--- START ---

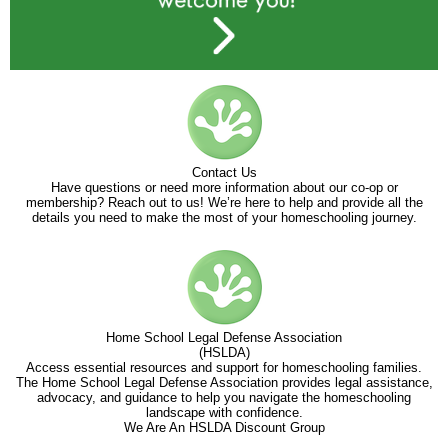
Contact Us
Have questions or need more information about our co-op or
membership? Reach out to us! We’re here to help and provide all the
details you need to make the most of your homeschooling journey.
Home School Legal Defense Association
(HSLDA)
Access essential resources and support for homeschooling families.
The Home School Legal Defense Association provides legal assistance,
advocacy, and guidance to help you navigate the homeschooling
landscape with confidence.
We Are An HSLDA Discount Group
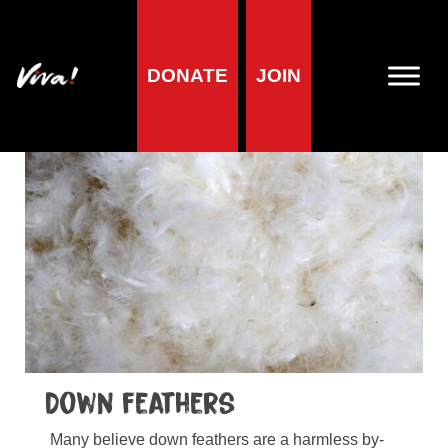
Home
»
Lifestyle
»
Living vegan
»
Fashion
DONATE
JOIN
Fashion
Down feathers
Many believe down feathers are a harmless by-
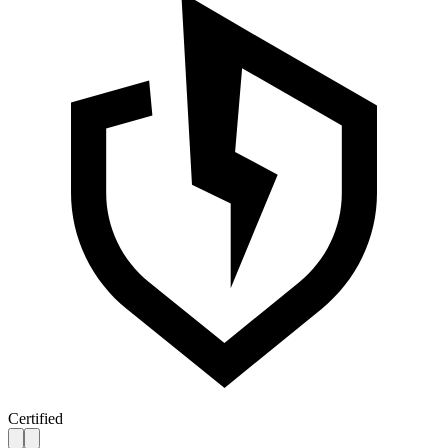
Certified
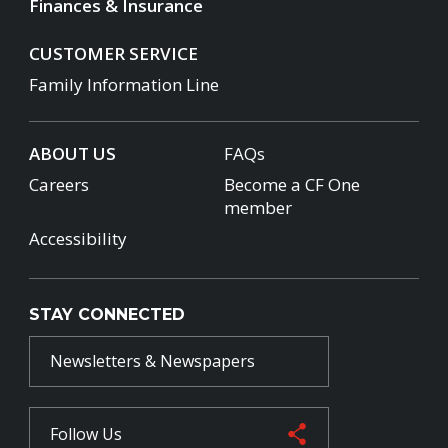
Finances & Insurance
CUSTOMER SERVICE
Family Information Line
ABOUT US
FAQs
Careers
Become a CF One
member
Accessibility
STAY CONNECTED
Newsletters & Newspapers
Follow Us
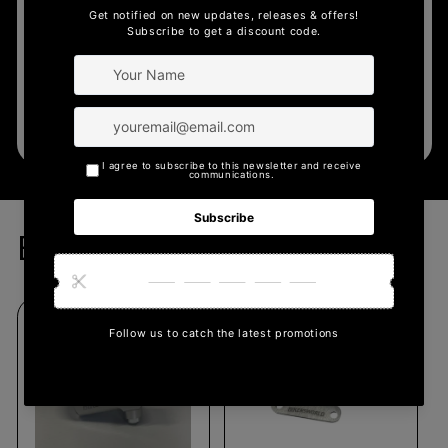
business can provide.
Learn More
Bikersworld Parts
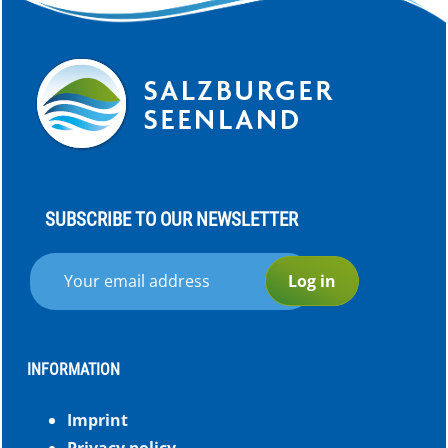
SUBSCRIBE TO OUR NEWSLETTER
Log in
INFORMATION
Imprint
Privacy policy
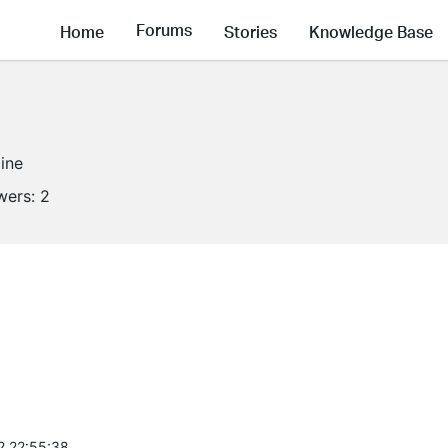
Forums
Home
Stories
Knowledge Base
line
wers:
2
2 22:55:38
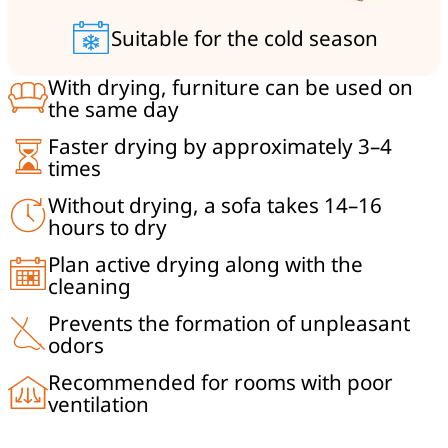
Suitable for the cold season
With drying, furniture can be used on
the same day
Faster drying by approximately 3–4
times
Without drying, a sofa takes 14–16
hours to dry
Plan active drying along with the
cleaning
Prevents the formation of unpleasant
odors
Recommended for rooms with poor
ventilation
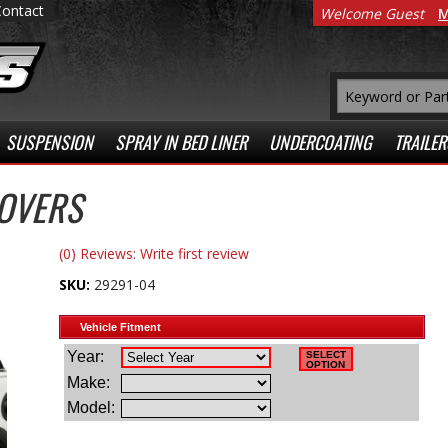
Contact
Welcome Guest
M
SUSPENSION
SPRAY IN BED LINER
UNDERCOATING
TRAILER
COVERS
(0) Reviews: Write first review
SKU:
29291-04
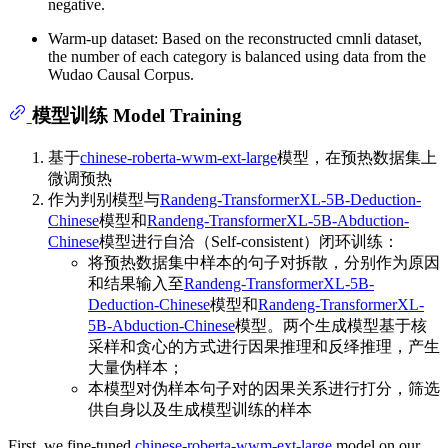
negative.
Warm-up dataset: Based on the reconstructed cmnli dataset,
the number of each category is balanced using data from the
Wudao Causal Corpus.
模型训练 Model Training
基于
chinese-roberta-wwm-ext-large
模型，在预热数据集上
微调预热
作为判别模型与
Randeng-TransformerXL-5B-Deduction-
Chinese
模型和
Randeng-TransformerXL-5B-Abduction-
Chinese
模型进行自洽（Self-consistent）闭环训练：
将预热数据集中样本的句子对拆散，分别作为原因
和结果输入至
Randeng-TransformerXL-5B-
Deduction-Chinese
模型和
Randeng-TransformerXL-
5B-Abduction-Chinese
模型。两个生成模型基于核
采样和贪心的方式进行因果推理和反绎推理，产生
大量伪样本；
本模型对伪样本句子对的因果关系进行打分，筛选
供自身以及生成模型训练的样本
First, we fine-tuned
chinese-roberta-wwm-ext-large
model on our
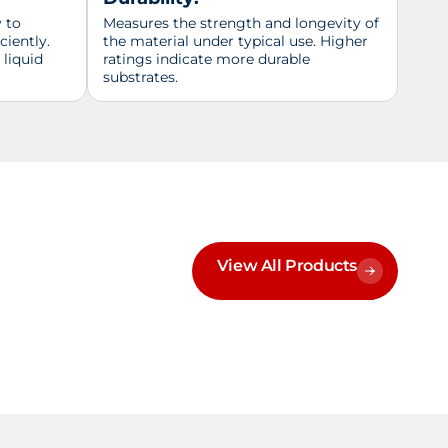
y to
Measures the strength and longevity of
ciently.
the material under typical use. Higher
 liquid
ratings indicate more durable
substrates.
View All Products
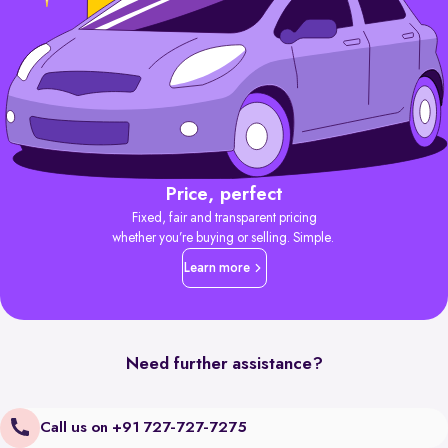
Price, perfect
Fixed, fair and transparent pricing
whether you’re buying or selling. Simple.
Learn more
Need further assistance?
Call us on +91 727-727-7275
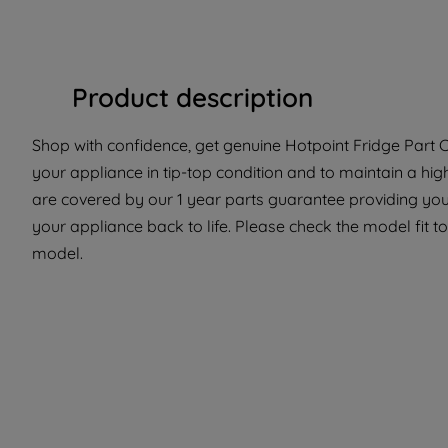
Product description
Shop with confidence, get genuine Hotpoint Fridge Part C
your appliance in tip-top condition and to maintain a hig
are covered by our 1 year parts guarantee providing you 
your appliance back to life. Please check the model fit to 
model.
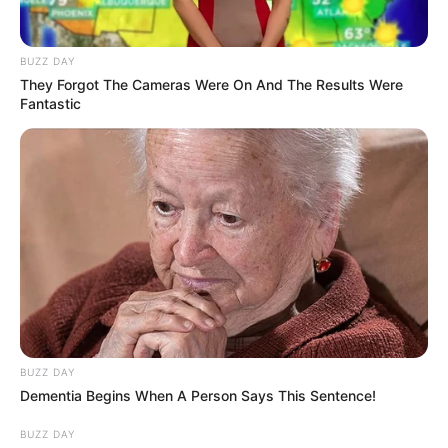
She also developed a ringworm infection and
an upper respiratory infection.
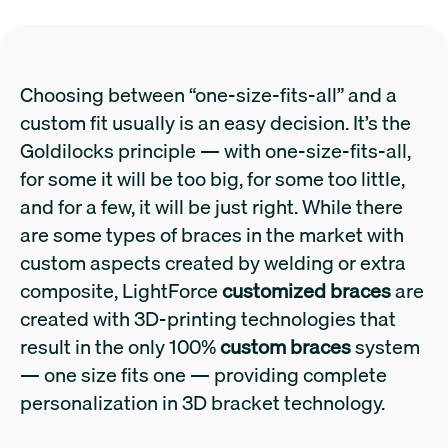
Choosing between “one-size-fits-all” and a
custom fit usually is an easy decision. It’s the
Goldilocks principle — with one-size-fits-all,
for some it will be too big, for some too little,
and for a few, it will be just right. While there
are some types of braces in the market with
custom aspects created by welding or extra
composite, LightForce
customized braces
are
created with 3D-printing technologies that
result in the only 100%
custom braces
system
— one size fits one — providing complete
personalization in 3D bracket technology.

--- END ---

▶ _PROBLEM DESCRIPTION_: Rewrite the text of the data above, changing every "homeschooling" to "home education" and leaving everything else the same. Omit the pictures from your answer.

▶ _ANSWER SPACE_:
Contact Us
Have questions or need more information about our co-op or
membership? Reach out to us! We’re here to help and provide all the
details you need to make the most of your home education journey.
Home School Legal Defense Association
(HSLDA)
Access essential resources and support for home education families.
The Home School Legal Defense Association provides legal assistance,
advocacy, and guidance to help you navigate the home education
landscape with confidence.
We Are An HSLDA Discount Group
Home
»
Lifestyle
»
Living vegan
»
Fashion
DONATE
JOIN
Fashion
Down feathers
Many believe down feathers are a harmless by-
Certified
Finances & Insurance
CUSTOMER SERVICE
Family Information Line
ABOUT US
FAQs
Careers
Become a CF One
member
Accessibility
STAY CONNECTED
Newsletters & Newspapers
Follow Us
business can provide.
Learn More
Bikersworld Parts
SUBSCRIBE TO OUR NEWSLETTER
Log in
INFORMATION
Imprint
Privacy policy
Forums
Home
Stories
Knowledge Base
line
wers:
2
2 22:55:38
Suitable for the cold season
With drying, furniture can be used on
the same day
Faster drying by approximately 3–4
times
Without drying, a sofa takes 14–16
hours to dry
Plan active drying along with the
cleaning
Prevents the formation of unpleasant
odors
Recommended for rooms with poor
ventilation
Contact
Welcome Guest
M
SUSPENSION
SPRAY IN BED LINER
UNDERCOATING
TRAILER
COVERS
(0) Reviews: Write first review
SKU:
29291-04
negative.
Warm-up dataset: Based on the reconstructed cmnli dataset,
the number of each category is balanced using data from the
Wudao Causal Corpus.
模型训练 Model Training
基于
chinese-roberta-wwm-ext-large
模型，在预热数据集上
微调预热
作为判别模型与
Randeng-TransformerXL-5B-Deduction-
Chinese
模型和
Randeng-TransformerXL-5B-Abduction-
Chinese
模型进行自洽（Self-consistent）闭环训练：
将预热数据集中样本的句子对拆散，分别作为原因
和结果输入至
Randeng-TransformerXL-5B-
Deduction-Chinese
模型和
Randeng-TransformerXL-
5B-Abduction-Chinese
模型。两个生成模型基于核
采样和贪心的方式进行因果推理和反绎推理，产生
大量伪样本；
本模型对伪样本句子对的因果关系进行打分，筛选
供自身以及生成模型训练的样本
First, we fine-tuned
chinese-roberta-wwm-ext-large
model on our
y to
Measures the strength and longevity of
ciently.
the material under typical use. Higher
 liquid
ratings indicate more durable
substrates.
View All Products
Price, perfect
Fixed, fair and transparent pricing
whether you’re buying or selling. Simple.
Learn more
Need further assistance?
Call us on +91 727-727-7275
Product description
Shop with confidence, get genuine Hotpoint Fridge Part C
your appliance in tip-top condition and to maintain a hig
are covered by our 1 year parts guarantee providing you 
your appliance back to life. Please check the model fit to 
model.
She also developed a ringworm infection and
an upper respiratory infection.
Choosing between “one-size-fits-all” and a
custom fit usually is an easy decision. It’s the
Goldilocks principle — with one-size-fits-all,
for some it will be too big, for some too little,
and for a few, it will be just right. While there
are some types of braces in the market with
custom aspects created by welding or extra
composite, LightForce
customized braces
are
created with 3D-printing technologies that
result in the only 100%
custom braces
system
— one size fits one — providing complete
personalization in 3D bracket technology.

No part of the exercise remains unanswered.